With just more than 9 minutes remaining Wednesday night in the Holiday Bowl, it all was there for North Carolina.

The Tar Heels, already ahead by a touchdown, were driving. Drake Maye had just connected with D.J. Jones for a 1st down to the Oregon 10, and on 1st-and-goal, North Carolina’s win probability was a staggering 92.7%. Even after Oregon held and forced a Noah Burnette field goal, the Tar Heels led by 10 and their win probability stood at 89.3%. A memorable win to close a surprisingly successful season was within reach and with it, momentum to carry into the offseason and a 2023 that likely will saddle the Tar Heels with championship aspirations and expectations.

For 50-plus minutes, North Carolina deserved to win, too.

Maye showed why he will be a Heisman candidate during 2023, throwing for 206 yards and 3 touchdowns and making the types of throws in tight coverage only a future NFL quarterback can make.

The Tar Heels defense, much maligned all season, looked the part of a unit that had come together and made the most of additional bowl practices. Through 3-plus quarters, the Tar Heels surrendered less than 300 yards to an explosive Oregon offense, stifling the Ducks on 3rd down and forcing a turnover. And playing without star wide receiver Josh Downs, North Carolina’s younger players stepped up, including freshman Kobe Paysour, who separated himself and found paydirt on this 49-yard rope from Maye to give North Carolina the lead just before halftime. Paysour would finish the game with 7 receptions for 98 yards, a Downs-like performance that he can build on this spring.

The only problem for North Carolina? Football games aren’t won in 50 great minutes.

Mack Brown’s team wilted during the final 10 minutes, surrendering touchdowns to 15th-ranked Oregon on the Ducks’ final 2 possessions and falling 28-27, missing out on a signature win and instead, authoring what is becoming a signature type of Carolina defeat. Too often under Brown, version 2.0, the Tar Heels either can’t close out a big victory or can’t capitalize on a big opportunity.

A Heisman candidate quarterback and top-10 ranking to begin the 2021 season?

Mack and North Carolina spoil it, losing the opener at Virginia Tech and never truly recovering, finishing 6-7. A heartbreaking, last-minute loss at rival NC State stands out as particularly painful evidence of North Carolina’s inability to close.

A top-15 College Football Playoff ranking during November with multiple home games to close the 2022 season and an outside shot at the playoff? Lose 4 straight to finish the year, turning an 9-1 start into an 9-5 finish. Throw in another brutal loss to NC State — this time in 2 overtimes — and you begin to get a sense of the shape of things in Chapel Hill.

There’s no question Brown’s return brought excitement back to North Carolina football. Season ticket sales skyrocketed.

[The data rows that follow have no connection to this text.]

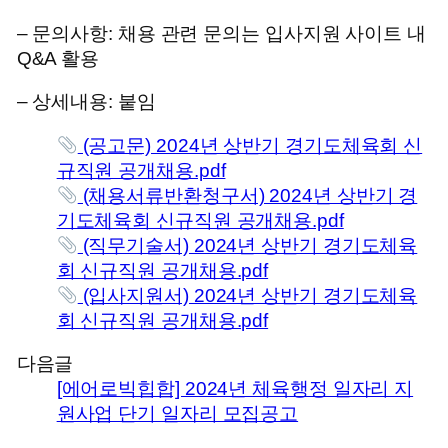
– 문의사항: 채용 관련 문의는 입사지원 사이트 내
Q&A 활용
– 상세내용: 붙임
(공고문) 2024년 상반기 경기도체육회 신
규직원 공개채용.pdf
(채용서류반환청구서) 2024년 상반기 경
기도체육회 신규직원 공개채용.pdf
(직무기술서) 2024년 상반기 경기도체육
회 신규직원 공개채용.pdf
(입사지원서) 2024년 상반기 경기도체육
회 신규직원 공개채용.pdf
다음글
[에어로빅힙합] 2024년 체육행정 일자리 지
원사업 단기 일자리 모집공고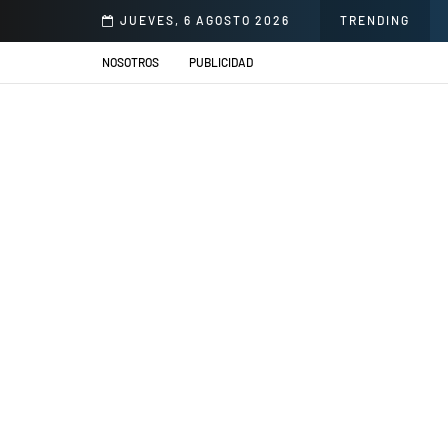
llacs se presentarán en el Jardín de la Cerveza Arequipeña
JUEVES, 6 AGOSTO 2026
TRENDING
NOSOTROS
PUBLICIDAD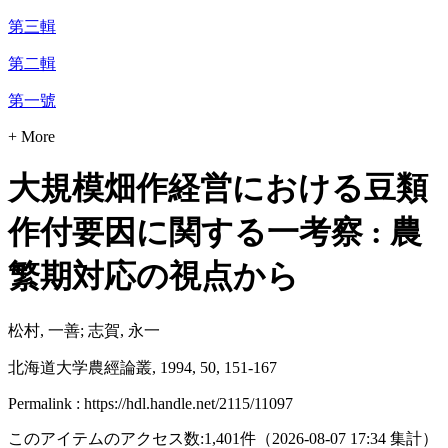
第三輯
第二輯
第一號
+ More
大規模畑作経営における豆類
作付要因に関する一考察 : 農
繁期対応の視点から
松村, 一善; 志賀, 永一
北海道大学農經論叢, 1994, 50, 151-167
Permalink : https://hdl.handle.net/2115/11097
このアイテムのアクセス数:
1,401
件
（
2026-08-07
17:34 集計
）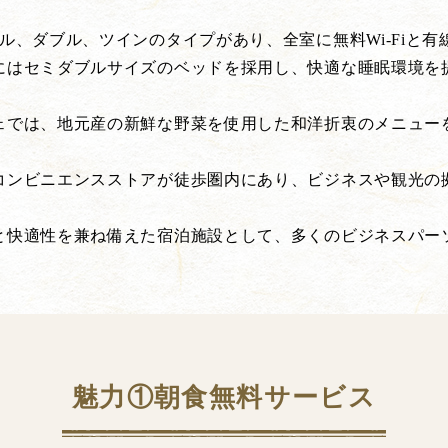
グル、ダブル、ツインのタイプがあり、全室に無料Wi-Fiと有
にはセミダブルサイズのベッドを採用し、快適な睡眠環境を
ェでは、地元産の新鮮な野菜を使用した和洋折衷のメニュー
コンビニエンスストアが徒歩圏内にあり、ビジネスや観光の
と快適性を兼ね備えた宿泊施設として、多くのビジネスパー
魅力①朝食無料サービス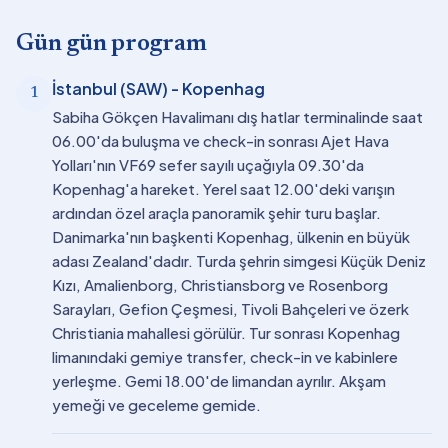
Gün gün program
İstanbul (SAW) - Kopenhag
1
Sabiha Gökçen Havalimanı dış hatlar terminalinde saat
06.00'da buluşma ve check-in sonrası Ajet Hava
Yolları'nın VF69 sefer sayılı uçağıyla 09.30'da
Kopenhag'a hareket. Yerel saat 12.00'deki varışın
ardından özel araçla panoramik şehir turu başlar.
Danimarka'nın başkenti Kopenhag, ülkenin en büyük
adası Zealand'dadır. Turda şehrin simgesi Küçük Deniz
Kızı, Amalienborg, Christiansborg ve Rosenborg
Sarayları, Gefion Çeşmesi, Tivoli Bahçeleri ve özerk
Christiania mahallesi görülür. Tur sonrası Kopenhag
limanındaki gemiye transfer, check-in ve kabinlere
yerleşme. Gemi 18.00'de limandan ayrılır. Akşam
yemeği ve geceleme gemide.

Recruiting boomed and even after Wednesday night’s collapse, the Tar Heels will remain among the top 15 in the 247 Talent Composite nationally in 2023, no worse than the 3rd-most talented team in the ACC, behind Clemson and Miami.

But this is a bottom-line business, and at some point, you have to win big games. You can’t let an enigmatic journeyman like Bo Nix engineer 2 touchdown drives during the final 7 minutes, including a winning throw on 4th-and-2.

You can’t get gashed, repeatedly, in the run game against teams with equitable talent.

You can’t continue to struggle to establish the run, leaving a supremely talented quarterback, whether it is Sam Howell or Drake Maye, to win games with his arm alone. North Carolina’s inability to run the ball was costly all season, but Wednesday night, when the Tar Heels averaged just 3.8 yards per carry, it was fatal, as the Tar Heels couldn’t trust the run game on a late field-goal drive, meaning they left plenty of clock for Nix to work with when Oregon got the football back, trailing by just 6 points.

Stop the run game. Exploit average quarterbacks with your defensive scheme. Establish balance offensively. Compete on both sides of the line of scrimmage.

These are all foundational things a program must do to be successful long-term. Mack Brown 2.0? They aren’t doing these things consistently enough. The end result is flashes of brilliance colored by spectacular flameouts.

Before you write that off as melodrama, consider this: During 2020, North Carolina defeated 3 ranked teams and was competitive in 2 losses to teams among the top 5 (Notre Dame, Texas A&M). Since, the Tar Heels are an abysmal 1-6 against ranked foes, with the lone win a 58-55 shootout victory over Wake Forest in 2021. Signs of the progress that complemented the early Mack Brown optimism are gone. Regression and regretful disappointments like Wednesday night now are the norm.

Of course, 2023 will come and with it, the return of Drake Maye and hope. That nasty little side effect of hope — big expectations — will be back, too. Will North Carolina be ready for it? Or will it wilt again, settling for another year of “almost”?

Time will tell, but the Holiday Bowl didn’t give us much reason to expect anything different. Hope will have to do.